- ASSIGNED TASK -
Only the text belongs in the copy: repeat each record exactly, without pictures.

*** Opening PROVIDED DATA ***

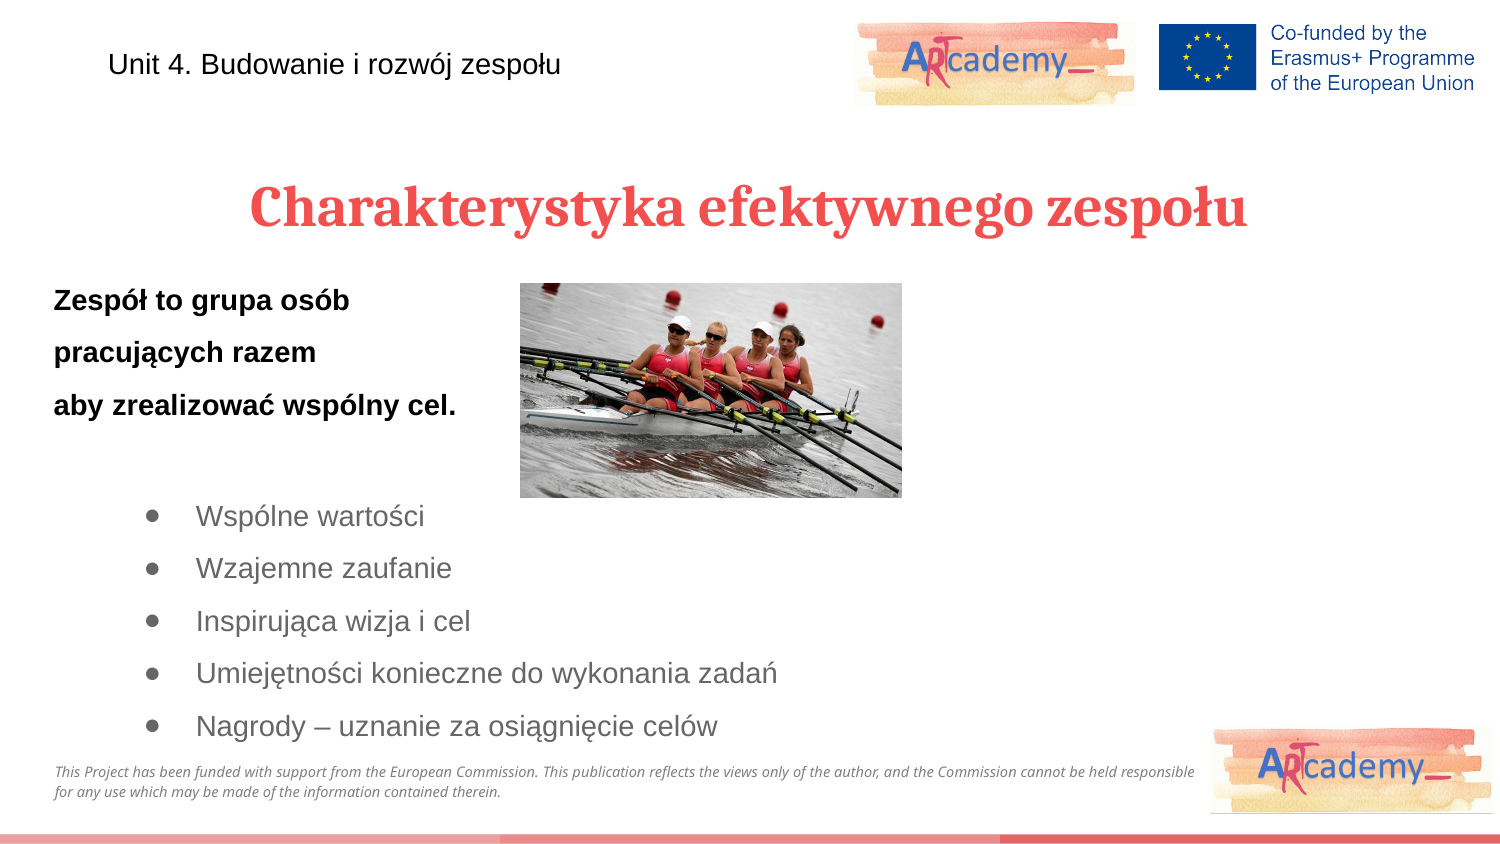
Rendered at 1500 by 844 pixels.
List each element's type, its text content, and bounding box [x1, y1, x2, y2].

list Wspólne wartości Wzajemne zaufanie Inspirująca wizja i cel Umiejętności konieczne do wykonania zadań Nagrody – uznanie za osiągnięcie celów [105, 464, 944, 752]
title Charakterystyka efektywnego zespołu [164, 127, 1336, 254]
picture [1210, 709, 1493, 844]
text_box Zespół to grupa osób pracujących razem aby zrealizować wspólny cel. [15, 256, 766, 429]
text_box Unit 4. Budowanie i rozwój zespołu [93, 38, 849, 88]
picture [1158, 24, 1474, 94]
text_box This Project has been funded with support from the European Commission. This publication reflects the views only of the author, and the Commission cannot be held responsible for any use which may be made of the information contained therein. [39, 754, 1205, 799]
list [520, 283, 902, 498]
picture [854, 2, 1137, 138]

*** Closing PROVIDED DATA ***

- OUTPUT BELOW -
Rendered at 1500 by 844 pixels.
List each element's type, its text content, and bounding box [x1, y1, x2, y2].

list Wspólne wartości Wzajemne zaufanie Inspirująca wizja i cel Umiejętności konieczne do wykonania zadań Nagrody – uznanie za osiągnięcie celów [105, 464, 944, 752]
title Charakterystyka efektywnego zespołu [164, 127, 1336, 254]
picture [1210, 709, 1493, 844]
text_box Zespół to grupa osób pracujących razem aby zrealizować wspólny cel. [15, 256, 766, 429]
text_box Unit 4. Budowanie i rozwój zespołu [93, 38, 849, 88]
picture [1158, 24, 1474, 94]
text_box This Project has been funded with support from the European Commission. This publication reflects the views only of the author, and the Commission cannot be held responsible for any use which may be made of the information contained therein. [39, 754, 1205, 799]
list [520, 283, 902, 498]
picture [854, 2, 1137, 138]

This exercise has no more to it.